* **What to do**:
Where a line contains the word "often", copy that line from the records below.

Dataset entries:
•••

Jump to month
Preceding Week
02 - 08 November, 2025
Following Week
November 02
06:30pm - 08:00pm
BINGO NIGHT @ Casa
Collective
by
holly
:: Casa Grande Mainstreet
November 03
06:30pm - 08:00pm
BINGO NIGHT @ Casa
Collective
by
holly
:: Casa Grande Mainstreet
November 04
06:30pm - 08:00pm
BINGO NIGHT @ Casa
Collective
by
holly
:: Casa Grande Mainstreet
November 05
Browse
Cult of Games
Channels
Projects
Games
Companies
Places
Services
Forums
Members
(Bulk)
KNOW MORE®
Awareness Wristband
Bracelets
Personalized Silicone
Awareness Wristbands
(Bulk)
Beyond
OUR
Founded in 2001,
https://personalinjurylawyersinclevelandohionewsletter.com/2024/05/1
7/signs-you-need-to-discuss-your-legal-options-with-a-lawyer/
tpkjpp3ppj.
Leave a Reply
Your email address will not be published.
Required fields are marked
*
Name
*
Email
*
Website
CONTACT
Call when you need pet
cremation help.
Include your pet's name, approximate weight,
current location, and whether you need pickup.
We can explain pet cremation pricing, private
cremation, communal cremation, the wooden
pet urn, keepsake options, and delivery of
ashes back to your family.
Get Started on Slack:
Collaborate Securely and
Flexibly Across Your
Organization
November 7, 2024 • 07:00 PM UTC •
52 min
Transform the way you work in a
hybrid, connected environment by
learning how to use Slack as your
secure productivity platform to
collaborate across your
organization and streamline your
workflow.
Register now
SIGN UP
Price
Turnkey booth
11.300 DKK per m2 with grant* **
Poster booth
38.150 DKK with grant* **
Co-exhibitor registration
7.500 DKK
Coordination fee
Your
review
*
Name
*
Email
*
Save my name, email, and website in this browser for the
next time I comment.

•••

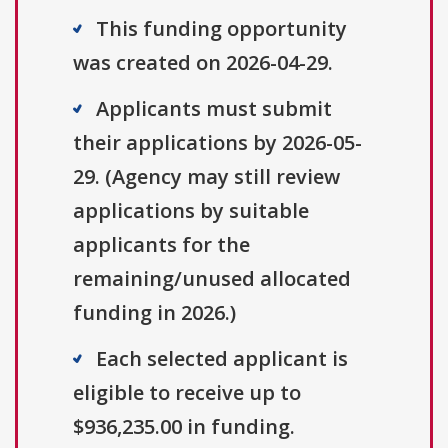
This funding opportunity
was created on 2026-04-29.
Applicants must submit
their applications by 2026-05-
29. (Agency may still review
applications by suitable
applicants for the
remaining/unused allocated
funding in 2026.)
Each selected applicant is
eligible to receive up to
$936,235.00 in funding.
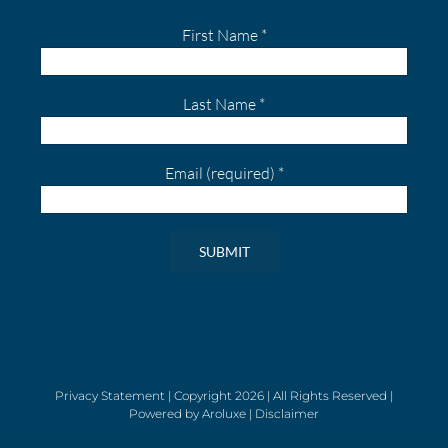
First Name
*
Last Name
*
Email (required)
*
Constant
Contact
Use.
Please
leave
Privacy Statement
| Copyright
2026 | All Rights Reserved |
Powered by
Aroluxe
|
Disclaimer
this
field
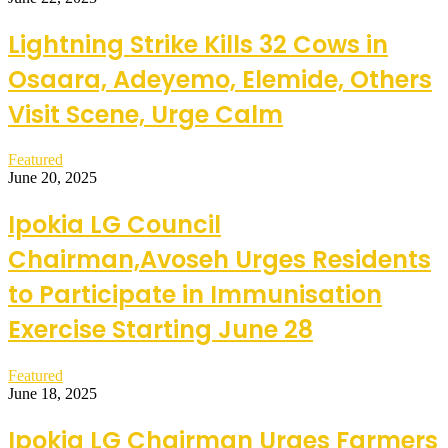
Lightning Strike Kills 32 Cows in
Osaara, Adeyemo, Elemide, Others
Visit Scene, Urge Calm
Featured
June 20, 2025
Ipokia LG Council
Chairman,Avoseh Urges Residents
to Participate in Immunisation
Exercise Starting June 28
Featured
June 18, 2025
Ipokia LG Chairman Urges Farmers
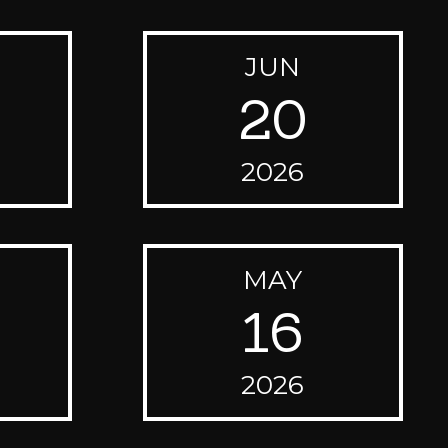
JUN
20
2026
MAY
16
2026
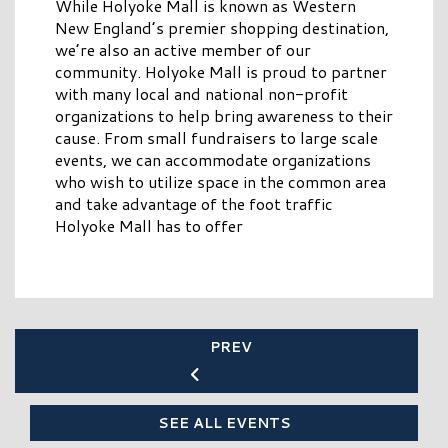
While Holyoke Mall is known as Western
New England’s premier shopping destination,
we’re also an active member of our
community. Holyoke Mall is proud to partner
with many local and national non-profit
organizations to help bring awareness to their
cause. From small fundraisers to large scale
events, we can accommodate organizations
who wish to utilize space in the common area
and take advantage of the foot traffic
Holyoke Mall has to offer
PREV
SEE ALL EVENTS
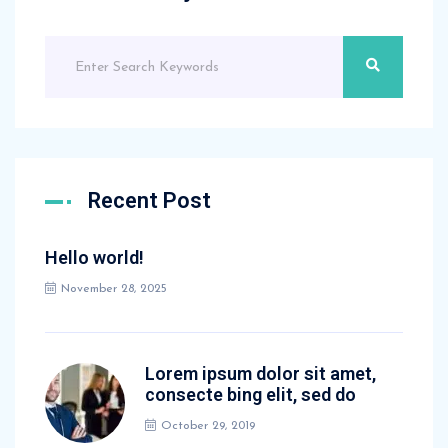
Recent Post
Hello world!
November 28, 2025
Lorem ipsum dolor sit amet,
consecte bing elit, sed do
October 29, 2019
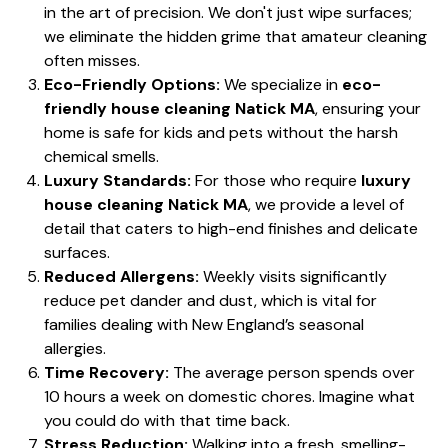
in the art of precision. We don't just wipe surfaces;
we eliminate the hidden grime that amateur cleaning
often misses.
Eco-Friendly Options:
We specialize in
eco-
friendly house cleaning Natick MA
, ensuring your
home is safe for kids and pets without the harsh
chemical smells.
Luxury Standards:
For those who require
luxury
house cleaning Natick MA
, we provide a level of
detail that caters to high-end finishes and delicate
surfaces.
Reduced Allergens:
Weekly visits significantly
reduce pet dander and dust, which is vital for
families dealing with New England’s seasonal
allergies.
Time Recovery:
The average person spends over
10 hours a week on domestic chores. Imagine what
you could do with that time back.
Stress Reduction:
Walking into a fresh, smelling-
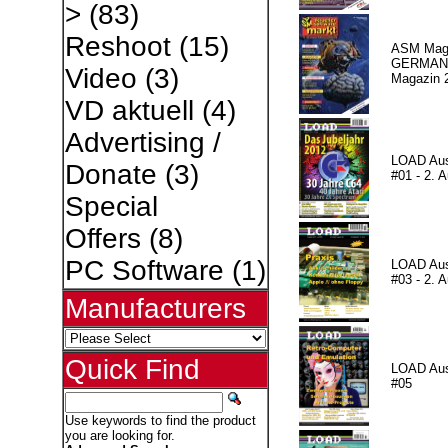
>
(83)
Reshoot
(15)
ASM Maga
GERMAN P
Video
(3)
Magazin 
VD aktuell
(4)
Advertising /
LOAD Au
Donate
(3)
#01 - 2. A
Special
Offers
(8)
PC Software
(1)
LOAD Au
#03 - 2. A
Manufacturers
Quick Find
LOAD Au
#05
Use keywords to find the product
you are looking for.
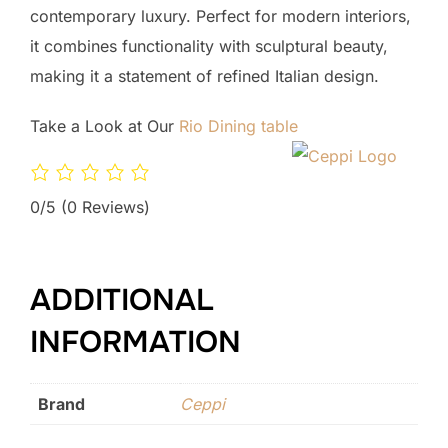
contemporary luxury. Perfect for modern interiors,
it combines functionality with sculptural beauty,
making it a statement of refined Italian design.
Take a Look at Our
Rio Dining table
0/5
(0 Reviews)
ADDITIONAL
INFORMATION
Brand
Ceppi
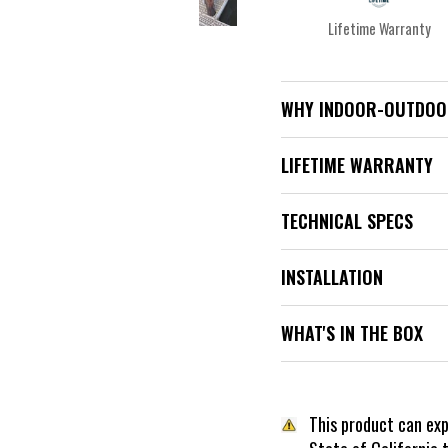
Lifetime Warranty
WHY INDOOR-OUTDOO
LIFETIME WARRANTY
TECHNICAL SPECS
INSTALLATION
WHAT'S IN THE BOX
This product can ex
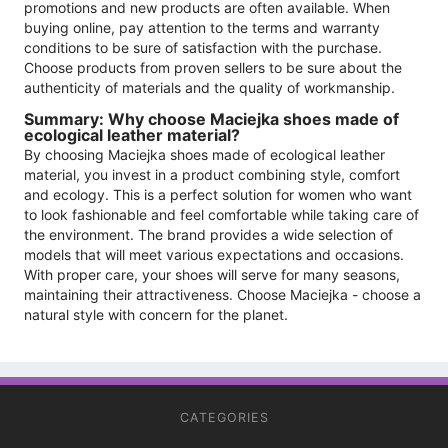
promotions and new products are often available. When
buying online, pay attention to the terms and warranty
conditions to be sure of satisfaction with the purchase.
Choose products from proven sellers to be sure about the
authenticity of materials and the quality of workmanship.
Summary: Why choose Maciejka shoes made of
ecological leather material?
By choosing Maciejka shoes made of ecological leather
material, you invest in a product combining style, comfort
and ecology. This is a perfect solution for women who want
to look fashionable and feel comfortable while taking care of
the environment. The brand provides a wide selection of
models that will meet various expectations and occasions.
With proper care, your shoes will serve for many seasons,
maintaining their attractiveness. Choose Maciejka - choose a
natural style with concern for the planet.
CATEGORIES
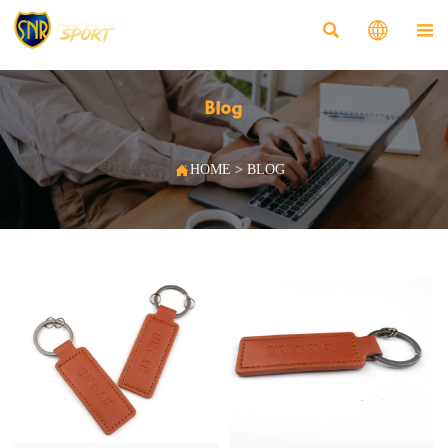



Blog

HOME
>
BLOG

•••

* **Solution to this task**:
often misses.
promotions and new products are often available. When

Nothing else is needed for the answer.